Solingen Beifahrer als Täter oder Opfer?

Solingen · Am Mittwoch begann der Prozess gegen den Sozius eines Geldtransporters, der 2008 in Solingen überfallen wurde. Die Gangster, die auf das Fahrzeug schossen, sind weiter flüchtig. Steckte der Beifahrer mit ihnen unter einer Decke?

 Der Bundesgerichtshof hat die Rechte von Autoherstellern gestärkt.

Der Bundesgerichtshof hat die Rechte von Autoherstellern gestärkt.

Foto: ddp, ddp

Der Mann auf der Anklagebank des Wuppertaler Landgerichts hatte sich in Widersprüche verwickelt. Und so musste es auch nicht verwundern, dass der Ex-Beifahrer einer Geldtransporterfirma fast schon ein bisschen erleichtert wirkte, als schließlich am ersten Tag des Prozesses gegen ihn der Vorhang fiel. Allerdings, aus dem Schneider ist der 28-Jährige dadurch noch lange nicht.

Denn der Mann hat sich seit gestern vor der 1. Großen Strafkammer des Vorwurfs zu erwehren, er habe im Spätherbst 2008 mit den bis heute Unbekannten unter einer Decke gesteckt, die seinerzeit seinen Geldtransporter in Solingen an der Hossenhauser Straße unter Feuer genommen hatten.

Bei Flucht von Auto erfasst

"Ich bin Opfer, nicht Täter", erklärte der Angeklagte, der inzwischen als Zeitsoldat bei der Bundeswehr seinen Dienst verrichtet, direkt zu Beginn des Verfahrens.

Und in der Tat: Als der Mann am späten Nachmittag jenes 1. Dezember 2008 an der unbebauten Stelle in Höhscheid das gepanzerte Auto verlassen hatte, weil er austreten musste — da blickte er in den Lauf einer Maschinenpistole. Blitzschnell, so gab der Stabsunteroffizier gestern an, habe er damals reagiert und sei geflohen, während sein Kollege im Wagen mit quietschenden Reifen und trotz der Salven, die auf das Fahrzeug abgefeuert wurden, davonraste.

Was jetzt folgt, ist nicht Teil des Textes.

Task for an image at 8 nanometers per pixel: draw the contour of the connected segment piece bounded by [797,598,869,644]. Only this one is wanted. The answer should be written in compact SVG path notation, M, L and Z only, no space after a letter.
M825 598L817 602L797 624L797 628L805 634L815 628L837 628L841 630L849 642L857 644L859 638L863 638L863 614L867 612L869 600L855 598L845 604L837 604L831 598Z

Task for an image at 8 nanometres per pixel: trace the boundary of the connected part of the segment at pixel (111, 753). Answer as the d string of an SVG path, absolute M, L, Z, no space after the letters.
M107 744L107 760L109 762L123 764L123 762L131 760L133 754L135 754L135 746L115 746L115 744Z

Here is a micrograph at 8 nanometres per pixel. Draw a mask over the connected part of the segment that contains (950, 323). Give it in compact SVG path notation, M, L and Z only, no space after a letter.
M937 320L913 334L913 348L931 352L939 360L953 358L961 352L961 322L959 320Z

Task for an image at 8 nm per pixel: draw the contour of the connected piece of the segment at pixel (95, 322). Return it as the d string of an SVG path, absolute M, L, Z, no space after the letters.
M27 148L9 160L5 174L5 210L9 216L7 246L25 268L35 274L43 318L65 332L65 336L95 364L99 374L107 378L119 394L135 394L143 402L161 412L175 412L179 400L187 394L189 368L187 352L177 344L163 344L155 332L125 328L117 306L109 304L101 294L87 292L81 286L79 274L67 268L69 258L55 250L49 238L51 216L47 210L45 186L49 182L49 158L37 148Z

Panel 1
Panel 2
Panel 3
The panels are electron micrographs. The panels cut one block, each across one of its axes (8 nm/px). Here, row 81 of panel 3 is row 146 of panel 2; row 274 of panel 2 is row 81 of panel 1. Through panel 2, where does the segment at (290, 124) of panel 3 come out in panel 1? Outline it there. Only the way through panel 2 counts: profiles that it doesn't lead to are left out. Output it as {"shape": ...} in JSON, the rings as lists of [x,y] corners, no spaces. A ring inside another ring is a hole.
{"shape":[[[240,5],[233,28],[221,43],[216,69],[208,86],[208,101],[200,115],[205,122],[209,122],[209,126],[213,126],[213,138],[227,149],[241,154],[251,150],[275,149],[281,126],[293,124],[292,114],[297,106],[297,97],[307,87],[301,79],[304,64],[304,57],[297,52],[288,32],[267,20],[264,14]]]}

Doch mit dieser Schilderung sind längst nicht alle Fragen geklärt. Warum bat der 28-Jährige, der bei der angeblichen Flucht noch von einem anderen Auto angefahren wurde, eigentlich seinen Kollegen anzuhalten? Die nächste Drogerie mit Toilette, die auf dem Tourenplan stand, lag doch nur ein paar hundert Meter weiter.

Immerhin standen die beiden, wie in der Branche üblich, wieder mal unter extremen Zeitdruck, weil noch eine ganze Reihe von Geschäften anzufahren waren, wo die Tageseinnahmen abgeholt werden mussten — weshalb also bloß dieser Zwischenstopp? Und wie ist es nur zu erklären, dass die Täter ausgerechnet an der einsamen Stelle dem Transporter auflauerten, wo sie doch gar nicht wissen konnten, dass das Auto dort hielt?

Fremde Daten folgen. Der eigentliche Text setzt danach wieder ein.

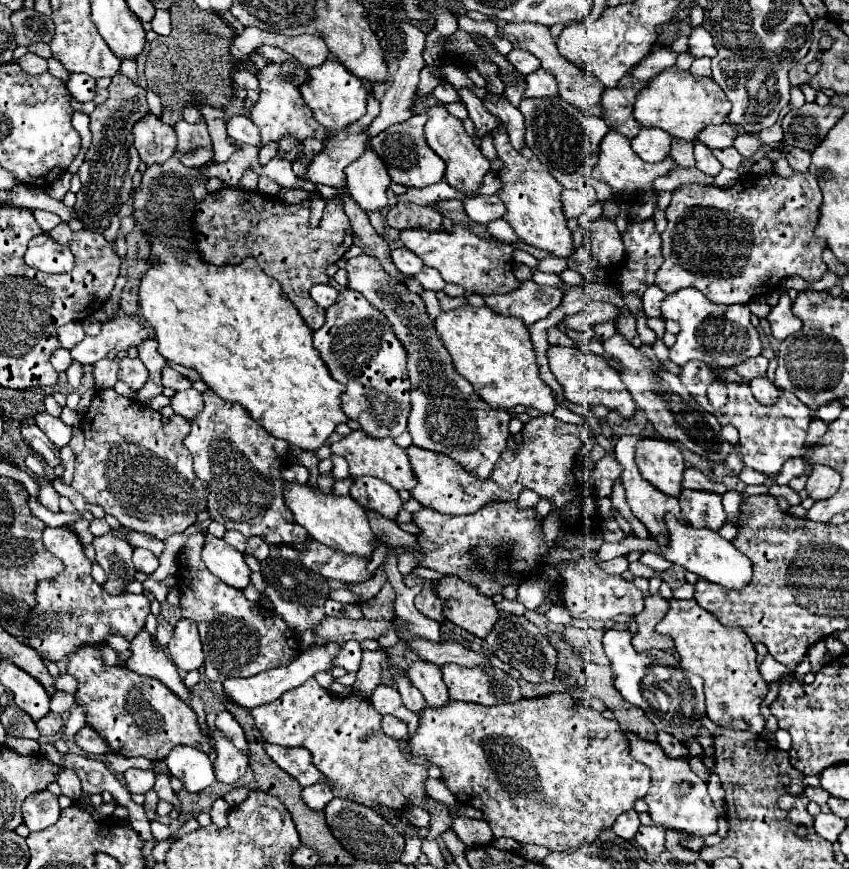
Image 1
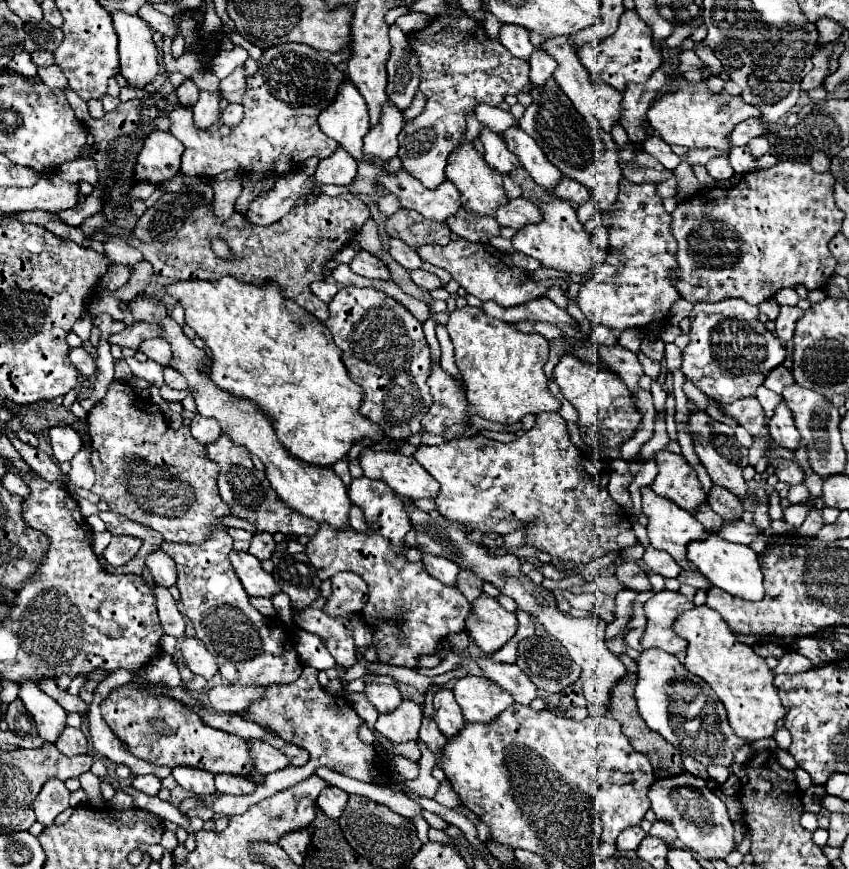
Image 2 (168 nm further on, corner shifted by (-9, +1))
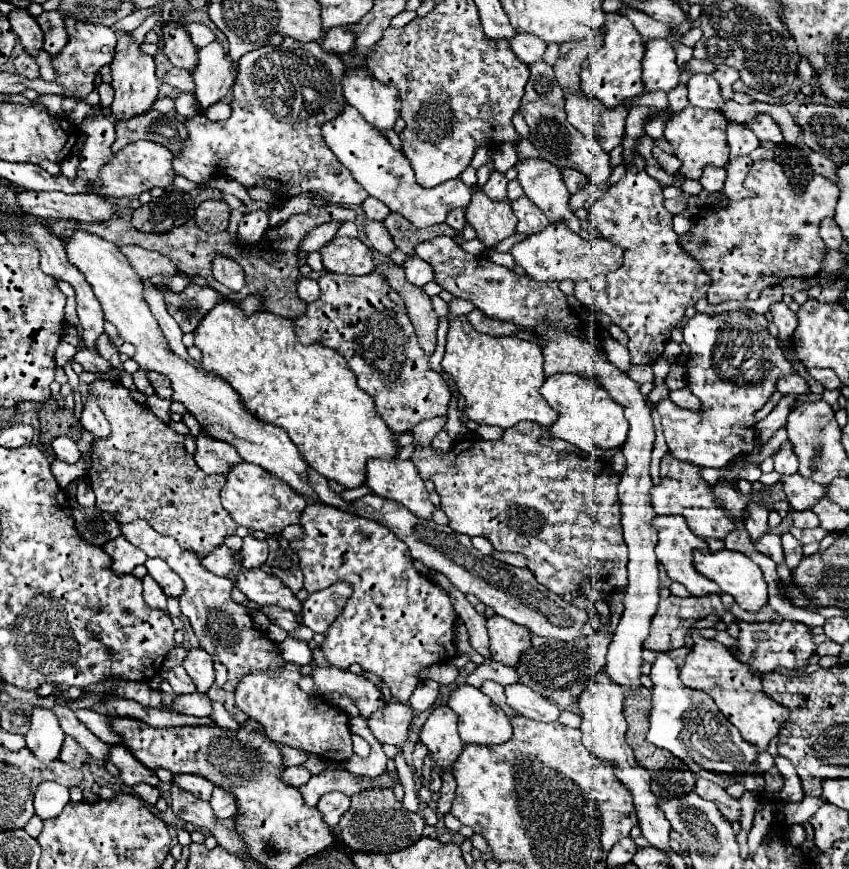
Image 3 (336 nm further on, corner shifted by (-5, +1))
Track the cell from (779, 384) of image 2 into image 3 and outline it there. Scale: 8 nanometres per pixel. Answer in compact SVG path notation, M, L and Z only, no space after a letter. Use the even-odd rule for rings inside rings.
M787 375L787 377L781 377L777 381L777 391L787 395L787 393L793 393L793 395L805 395L809 391L809 385L805 383L805 379L801 379L799 375Z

Oder wussten sie es doch — und zwar vom Angeklagten? Die Staatsanwaltschaft geht jedenfalls davon aus, was wiederum dazu führte, dass das Gericht dem ehemaligen Beifahrer gestern genau auf den Zahn zu fühlen versuchte. Wie verlor er zum Beispiel seinen bis heute verschwundenen Revolver? Und war die Tür, aus der er gesprungen war, beim Überfall noch auf oder schon zu?

Sie stand entgegen der ursprünglichen Aussage des Mannes offen, wie das Gericht gestern festzustellen vermochte. Gleichwohl, im Augenblick sprechen allein Indizien gegen die Version des Angeklagten — und dementsprechend offen ist auch der Ausgang des Prozesses, der kommende Woche unter anderem mit der Aussage des Fahrers fortgesetzt wird.